- TASK TO CARRY OUT
Output exactly the lines from the line with "Produktseite" through the end of the records below. Include nothing else.

- Saved data entries
------------------------------------------------------------
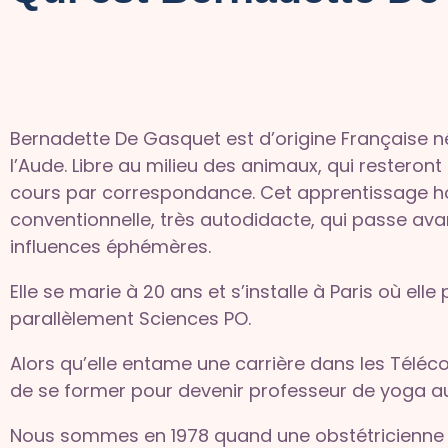
Bernadette De Gasquet est d’origine Française né
l’Aude. Libre au milieu des animaux, qui resteron
cours par correspondance. Cet apprentissage ho
conventionnelle, très autodidacte, qui passe avan
influences éphémères.
Elle se marie à 20 ans et s’installe à Paris où el
parallèlement Sciences PO.
Alors qu’elle entame une carrière dans les Téléco
de se former pour devenir professeur de yoga au
Nous sommes en 1978 quand une obstétricienne lu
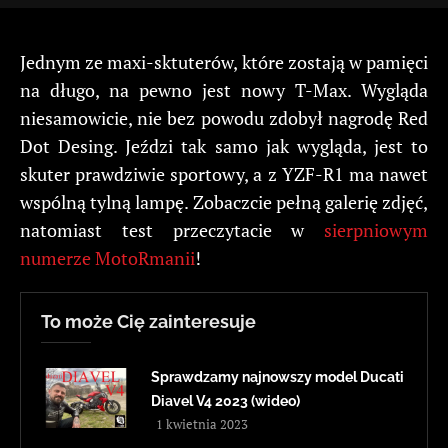
Jednym ze maxi-sktuterów, które zostają w pamięci
na długo, na pewno jest nowy T-Max. Wygląda
niesamowicie, nie bez powodu zdobył nagrodę Red
Dot Desing. Jeździ tak samo jak wygląda, jest to
skuter prawdziwie sportowy, a z YZF-R1 ma nawet
wspólną tylną lampę. Zobaczcie pełną galerię zdjęć,
natomiast test przeczytacie w
sierpniowym
numerze MotoRmanii
!
To może Cię zainteresuje
Sprawdzamy najnowszy model Ducati
Diavel V4 2023 (wideo)
1 kwietnia 2023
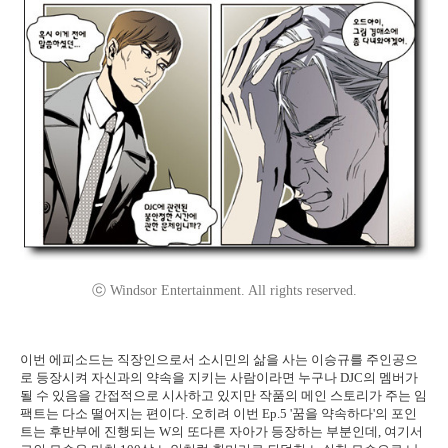
ⓒ Windsor Entertainment. All rights reserved.
이번 에피소드는 직장인으로서 소시민의 삶을 사는 이승규를 주인공으
로 등장시켜 자신과의 약속을 지키는 사람이라면 누구나 DJC의 멤버가
될 수 있음을 간접적으로 시사하고 있지만 작품의 메인 스토리가 주는 임
팩트는 다소 떨어지는 편이다. 오히려 이번 Ep.5 '꿈을 약속하다'의 포인
트는 후반부에 진행되는 W의 또다른 자아가 등장하는 부분인데, 여기서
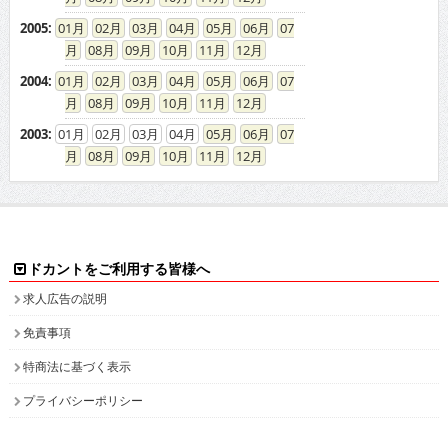
2005
:
01
02
03
04
05
06
07
08
09
10
11
12
2004
:
01
02
03
04
05
06
07
08
09
10
11
12
2003
:
01
02
03
04
05
06
07
08
09
10
11
12
ドカントをご利用する皆様へ
求人広告の説明
免責事項
特商法に基づく表示
プライバシーポリシー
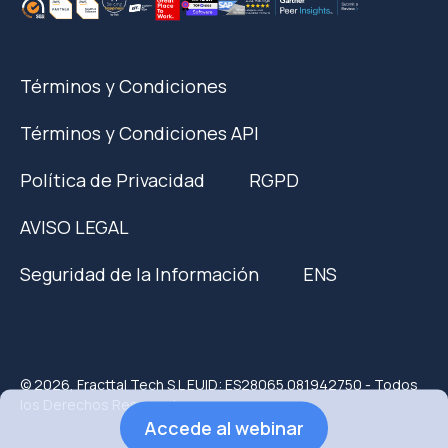
Términos y Condiciones
Términos y Condiciones API
Política de Privacidad
RGPD
AVISO LEGAL
Seguridad de la Información
ENS
© 2026, Fracttal Tech S.L EUID: ES28065.081942750 - Todos
los Derechos Reservados.
Accede al webinar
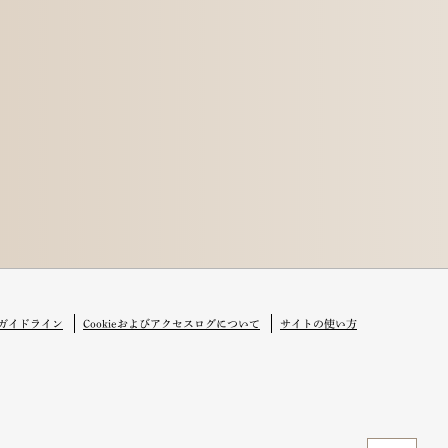
ガイドライン
Cookieおよびアクセスログについて
サイトの使い方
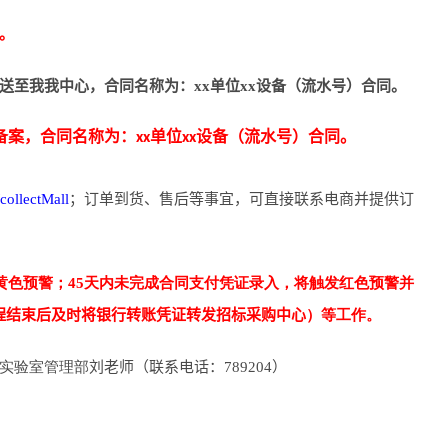
。
送至我我中心，合同名称为：xx单位xx设备（流水号）合同。
案，合同名称为：xx单位xx设备（流水号）合同。
collectMall
；订单到货、售后等事宜，可直接联系电商并提供订
发黄色预警；45天内未完成合同支付凭证录入，将触发红色预警并
程结束后及时将银行转账凭证转发招标采购中心
）等工作。
实验室管理部
刘老师（联系电话：789204）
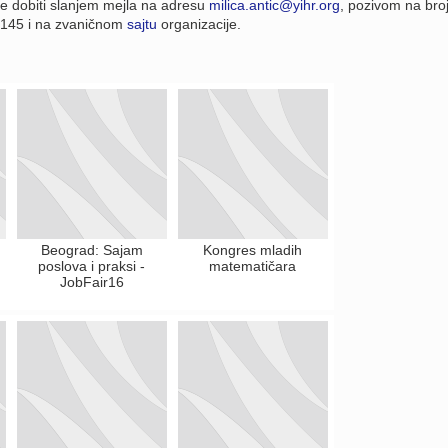
e dobiti slanjem mejla na adresu
milica.antic@yihr.org
, pozivom na bro
 145 i na zvaničnom
sajtu
organizacije.
Beograd: Sajam
Kongres mladih
poslova i praksi -
matematičara
JobFair16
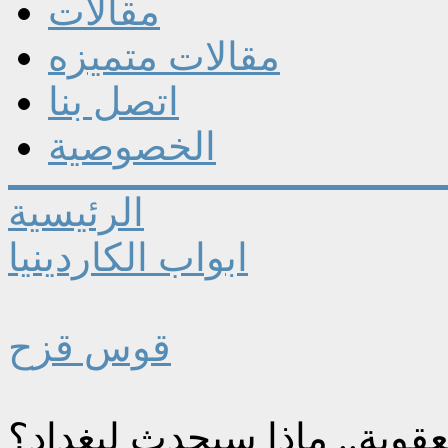
مقالات
مقالات متميزه
اتصل بنا
الخصوصية
الرئيسية
ابواب الكاردينيا
قوس قزح
عقوبة.. ماذا سيحدث لبغداد؟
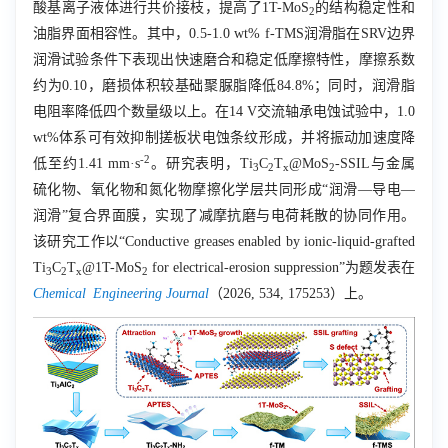
酸基离子液体进行共价接枝，提高了
1T-MoS
的结构稳定性和
2
油脂界面相容性。其中，
0.5-1.0 wt% f-TMS
润滑脂在
SRV
边界
润滑试验条件下表现出快速磨合和稳定低摩擦特性，摩擦系数
约为
0.10
，磨损体积较基础聚脲脂降低
84.8%
；同时，润滑脂
电阻率降低四个数量级以上。在
14 V
交流轴承电蚀试验中，
1.0
wt%
体系可有效抑制搓板状电蚀条纹形成，并将振动加速度降
-2
低至约
1.41 mm·s
。研究表明，
Ti
C
T
@MoS
-SSIL
与金属
3
2
x
2
硫化物、氧化物和氮化物摩擦化学层共同形成“润滑—导电—
润滑”复合界面膜，实现了减摩抗磨与电荷耗散的协同作用。
该研究工作以“
Conductive greases enabled by ionic-liquid-grafted
Ti
C
T
@1T-MoS
for electrical-erosion suppression
”为题发表在
3
2
x
2
Chemical
Engineering Journal
（
2026, 534, 175253
）上。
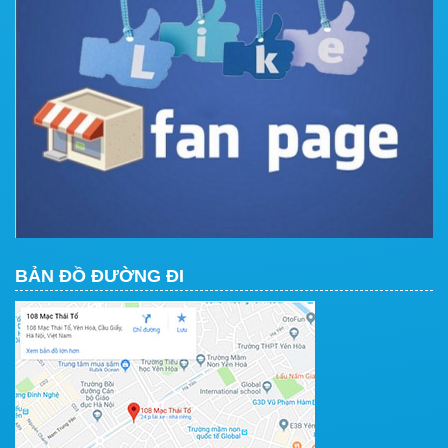
BẢN ĐỒ ĐƯỜNG ĐI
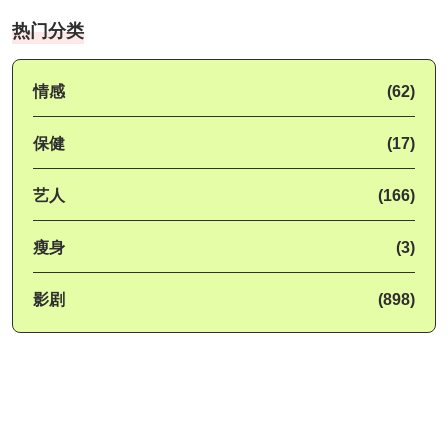
热门分类
情感
(62)
保健
(17)
艺人
(166)
瘦身
(3)
影剧
(898)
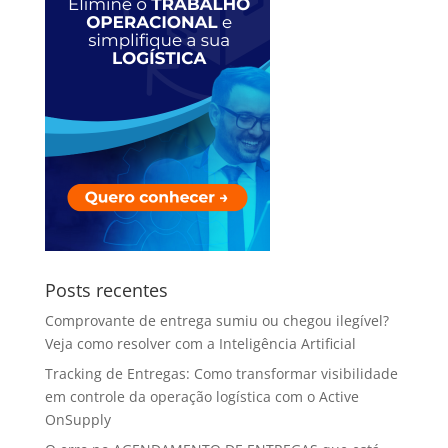
Posts recentes
Comprovante de entrega sumiu ou chegou ilegível?
Veja como resolver com a Inteligência Artificial
Tracking de Entregas: Como transformar visibilidade
em controle da operação logística com o Active
OnSupply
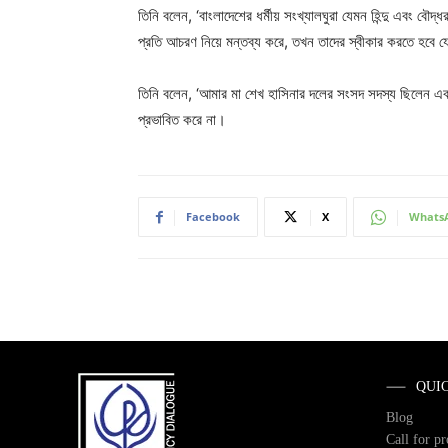
তিনি বলেন, ‘বাংলাদেশের ধর্মীয় সংখ্যালঘুরা যেমন হিন্দু এবং বৌ
প্রতি আচরণ নিয়ে মন্তব্য করে, তখন তাদের স্বীকার করতে হবে যে
তিনি বলেন, ‘আমার মা শেখ হাসিনার দলের সংসদ সদস্য ছিলেন এবং আ
প্রভাবিত করে না।
Facebook
X
Whats
QUI
Blog
Call for p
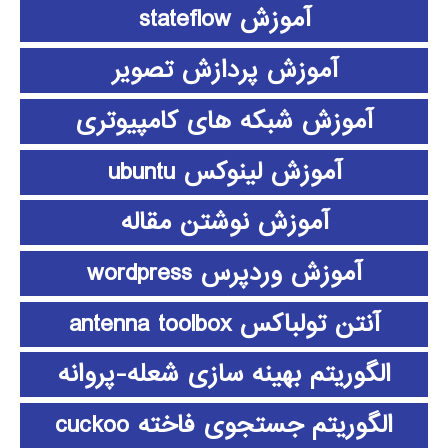
آموزش stateflow
آموزش پردازش تصویر
آموزش شبکه های کامپیوتری
آموزش لینوکس ubuntu
آموزش نوشتن مقاله
آموزش وردپرس wordpress
آنتن تولباکس antenna toolbox
الگوریتم بهینه سازی شعله-پروانه
الگوریتم جستجوی فاخته cuckoo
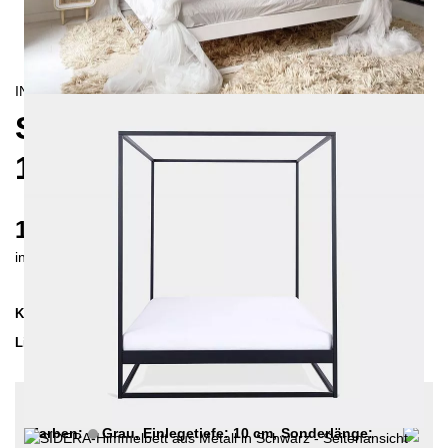
INDUSTRIAL/
CONTEMPORAIN
SIDERA HIMMELBETT
160X200 CM
1100 €
inkl. MwSt. inkl. Versandkosten (DE)
Kollektion
SIDERA
Lieferzeit
2-3 Wochen
| vsl. 20. Aug - 27. Aug
Konfiguration bearbeiten
Farben:
Grau, Einlegetiefe: 10 cm, Sonderlänge:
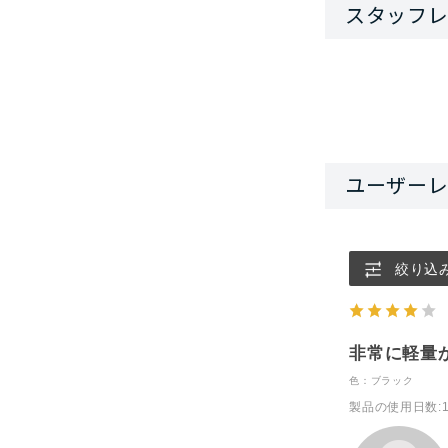
絞り込
非常に軽量
色：ブラック
製品の使用日数
:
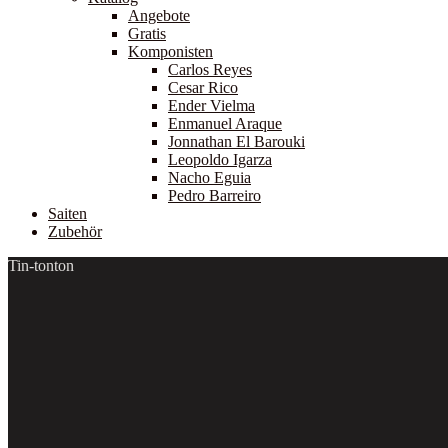
Produktseite
Angebote
gewählt
Gratis
werden
Komponisten
Carlos Reyes
Cesar Rico
Ender Vielma
Enmanuel Araque
Jonnathan El Barouki
Leopoldo Igarza
Nacho Eguia
Pedro Barreiro
Saiten
Zubehör
Tin-tonton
------------------------------------------------------------
- SOLUTION TO THE EXERCISE
Produktseite
Angebote
gewählt
Gratis
werden
Komponisten
Carlos Reyes
Cesar Rico
Ender Vielma
Enmanuel Araque
Jonnathan El Barouki
Leopoldo Igarza
Nacho Eguia
Pedro Barreiro
Saiten
Zubehör
Tin-tonton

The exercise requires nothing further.